I would lean towards the latter.
Obama missed the mark.

Don Lafferty February 22, 2008 at 11:17 am

The moment I’m asked for my email addy BEFORE I have a chance to evaluate the value, I’m out for good.
God forbid they tease me first and THEN require an email addy to go further.

Douglas Karr February 22, 2008 at 11:21 am

I’m not sure it’s the ONLY reason. A home page should be an organized portal that leads folks into the rest of your website. However, a home page without an option to remain in touch with your visitor is inexcusable.

Sharon February 22, 2008 at 11:19 pm

It’s funny, but I read this from the bottom up. Is there any logic to that? Hm, well I have a strange way of going about things and then I realized the email capture was triplicated. Point seen here, in thrice-mode.
However, it can be a big annoyance to be prompted for email, which I never give as the real one anyway! Another important point is that the email capture may depend on the type of business a person is in. More in my noggin but that is all I care to share for now, thanks. Not gonna leave an email. Heh.

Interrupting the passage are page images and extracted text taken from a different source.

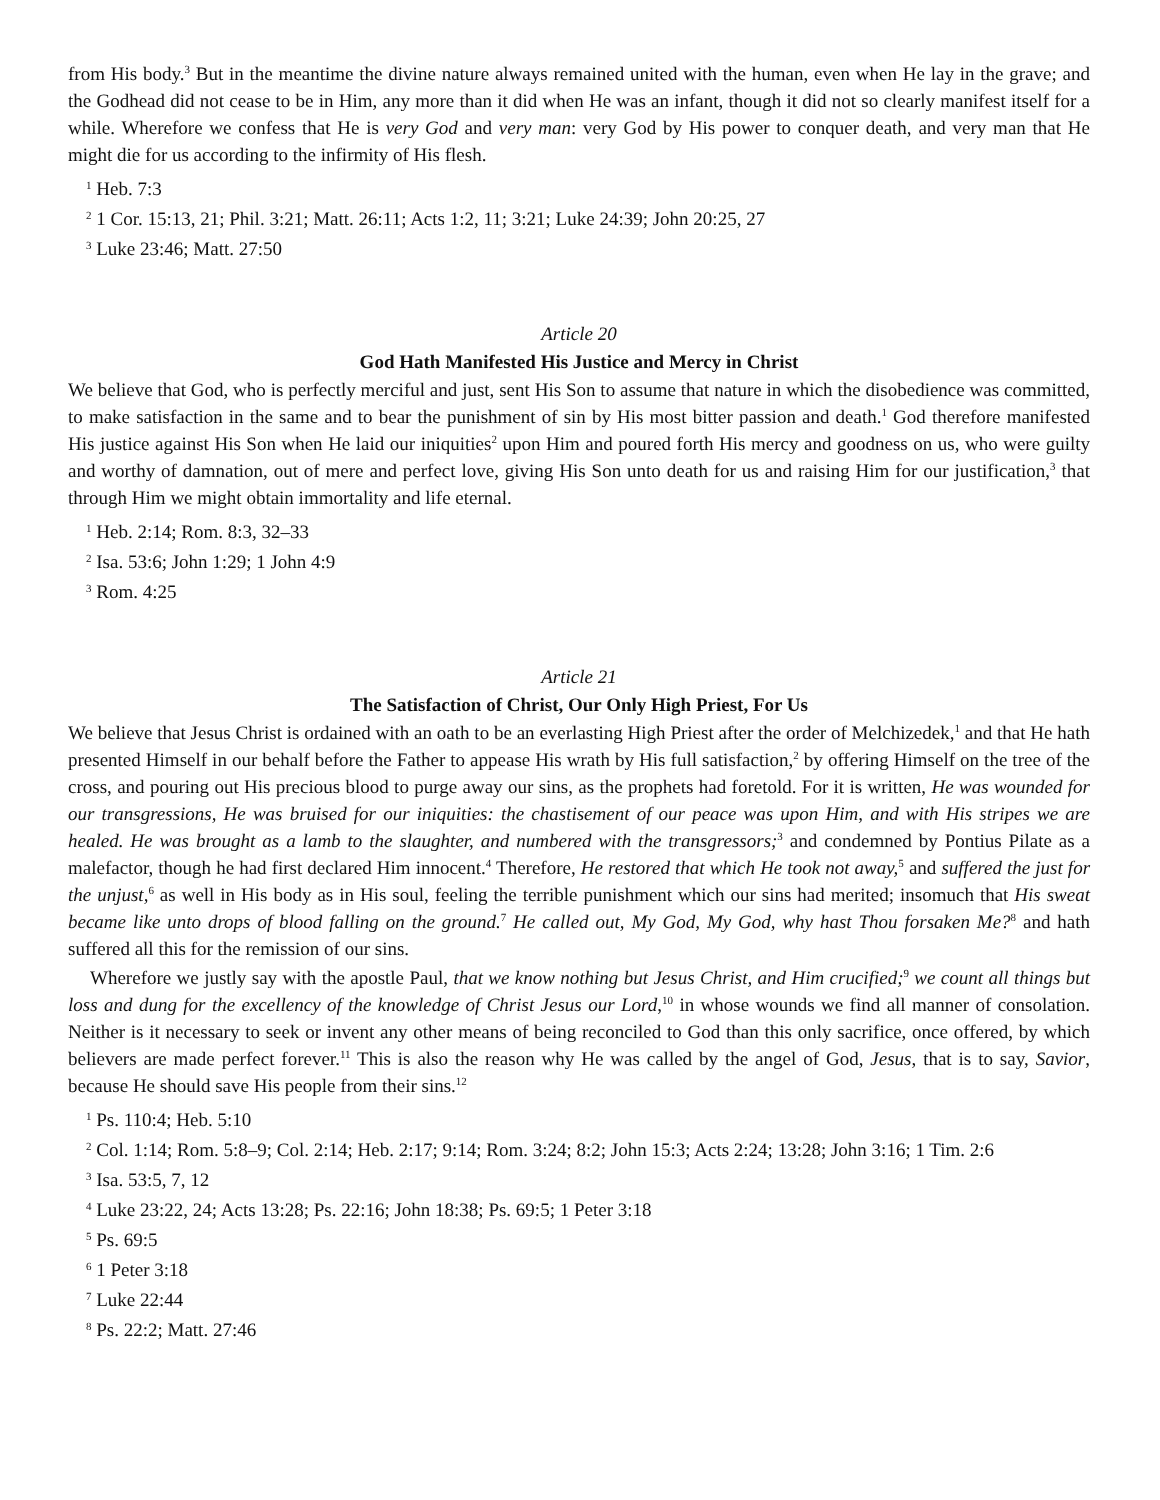from His body.<sup>3</sup> But in the meantime the divine nature always remained united with the human, even when He lay in the grave; and the Godhead did not cease to be in Him, any more than it did when He was an infant, though it did not so clearly manifest itself for a while. Wherefore we confess that He is very God and very man: very God by His power to conquer death, and very man that He might die for us according to the infirmity of His flesh.
<sup>1</sup> Heb. 7:3
<sup>2</sup> 1 Cor. 15:13, 21; Phil. 3:21; Matt. 26:11; Acts 1:2, 11; 3:21; Luke 24:39; John 20:25, 27
<sup>3</sup> Luke 23:46; Matt. 27:50
Article 20
God Hath Manifested His Justice and Mercy in Christ
We believe that God, who is perfectly merciful and just, sent His Son to assume that nature in which the disobedience was committed, to make satisfaction in the same and to bear the punishment of sin by His most bitter passion and death.<sup>1</sup> God therefore manifested His justice against His Son when He laid our iniquities<sup>2</sup> upon Him and poured forth His mercy and goodness on us, who were guilty and worthy of damnation, out of mere and perfect love, giving His Son unto death for us and raising Him for our justification,<sup>3</sup> that through Him we might obtain immortality and life eternal.
<sup>1</sup> Heb. 2:14; Rom. 8:3, 32–33
<sup>2</sup> Isa. 53:6; John 1:29; 1 John 4:9
<sup>3</sup> Rom. 4:25
Article 21
The Satisfaction of Christ, Our Only High Priest, For Us
We believe that Jesus Christ is ordained with an oath to be an everlasting High Priest after the order of Melchizedek,<sup>1</sup> and that He hath presented Himself in our behalf before the Father to appease His wrath by His full satisfaction,<sup>2</sup> by offering Himself on the tree of the cross, and pouring out His precious blood to purge away our sins, as the prophets had foretold. For it is written, He was wounded for our transgressions, He was bruised for our iniquities: the chastisement of our peace was upon Him, and with His stripes we are healed. He was brought as a lamb to the slaughter, and numbered with the transgressors;<sup>3</sup> and condemned by Pontius Pilate as a malefactor, though he had first declared Him innocent.<sup>4</sup> Therefore, He restored that which He took not away,<sup>5</sup> and suffered the just for the unjust,<sup>6</sup> as well in His body as in His soul, feeling the terrible punishment which our sins had merited; insomuch that His sweat became like unto drops of blood falling on the ground.<sup>7</sup> He called out, My God, My God, why hast Thou forsaken Me?<sup>8</sup> and hath suffered all this for the remission of our sins.
Wherefore we justly say with the apostle Paul, that we know nothing but Jesus Christ, and Him crucified;<sup>9</sup> we count all things but loss and dung for the excellency of the knowledge of Christ Jesus our Lord,<sup>10</sup> in whose wounds we find all manner of consolation. Neither is it necessary to seek or invent any other means of being reconciled to God than this only sacrifice, once offered, by which believers are made perfect forever.<sup>11</sup> This is also the reason why He was called by the angel of God, Jesus, that is to say, Savior, because He should save His people from their sins.<sup>12</sup>
<sup>1</sup> Ps. 110:4; Heb. 5:10
<sup>2</sup> Col. 1:14; Rom. 5:8–9; Col. 2:14; Heb. 2:17; 9:14; Rom. 3:24; 8:2; John 15:3; Acts 2:24; 13:28; John 3:16; 1 Tim. 2:6
<sup>3</sup> Isa. 53:5, 7, 12
<sup>4</sup> Luke 23:22, 24; Acts 13:28; Ps. 22:16; John 18:38; Ps. 69:5; 1 Peter 3:18
<sup>5</sup> Ps. 69:5
<sup>6</sup> 1 Peter 3:18
<sup>7</sup> Luke 22:44
<sup>8</sup> Ps. 22:2; Matt. 27:46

Bob Nolin February 24, 2008 at 8:16 pm

My reaction to this page, when I hit it a few weeks ago, was similar to those posted here. I came here to learn about the man, and I’m not willing to put up with a barrage of emails asking for money and time in return for the “privilege” of learning about the candidate. It definitely turned me off. It’s pretty obvious the Obama team feels their website’s main function is to harvest email addresses.